Há músicas que, mesmo que nos pareça que conhecemos desde sempre, só se descobrem a sério por acaso, no momento e no contexto certos: estando, por exemplo, a sós, em perfeita predisposição sensorial para a música e com o adequado estado de espírito. Foi assim que, há uns tempos atrás, viajando sozinha de carro, ouvi com atenção involuntária a Canção Desnaturada, na versão da primeira encenação da Ópera do Malandro. Na peça, esta música é cantada pelos pais de Teresinha, a Curumbinha, que cresceu depressa demais. Há uma frase, nessa música, em que o Chico Buarque lamenta, com aquele inconfundível requebro da voz: “se fosse permitido/eu revertia o tempo/para reviver a tempo de poder te ver”. O que todos queríamos: parecer-nos mais com os pequeninos homens e pequeninas mulheres que, muitos anos passados, ainda somos. De preferência olhados de fora, por olhos protectores.

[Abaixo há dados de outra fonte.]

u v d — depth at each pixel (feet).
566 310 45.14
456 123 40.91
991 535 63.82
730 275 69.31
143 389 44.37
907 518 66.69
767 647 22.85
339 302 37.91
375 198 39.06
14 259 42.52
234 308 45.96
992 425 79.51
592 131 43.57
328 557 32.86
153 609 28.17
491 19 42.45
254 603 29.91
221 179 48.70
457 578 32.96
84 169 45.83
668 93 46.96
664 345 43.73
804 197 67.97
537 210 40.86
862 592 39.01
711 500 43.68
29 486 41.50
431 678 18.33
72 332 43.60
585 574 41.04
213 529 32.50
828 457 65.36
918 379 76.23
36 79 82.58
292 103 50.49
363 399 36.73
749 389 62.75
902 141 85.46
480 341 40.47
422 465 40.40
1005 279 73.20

Eu aviso: esta música, ouvida com atento assombramento, é dolorosa. Fala de dor profunda, da dor mais ancestral da condição humana. Fala da consciência, latente, de que cada segundo se transforma em irremediável passado no segundo seguinte. É através dessa consciência, nostálgica mas plena, que paramos no tempo para apurar do passado o que é que, do que fomos quando fomos crianças, permanece no que sempre seremos. Somos sempre essas crianças, amadurecidas num corpo finito e numa alma maior do que nós. E, então, sucede sentirmos saudades de nós mesmos. Com "as pernas bambas".

É impossível estarmos mais vivos do que isto. Conduzidos, por acaso, por uma música. Boa música.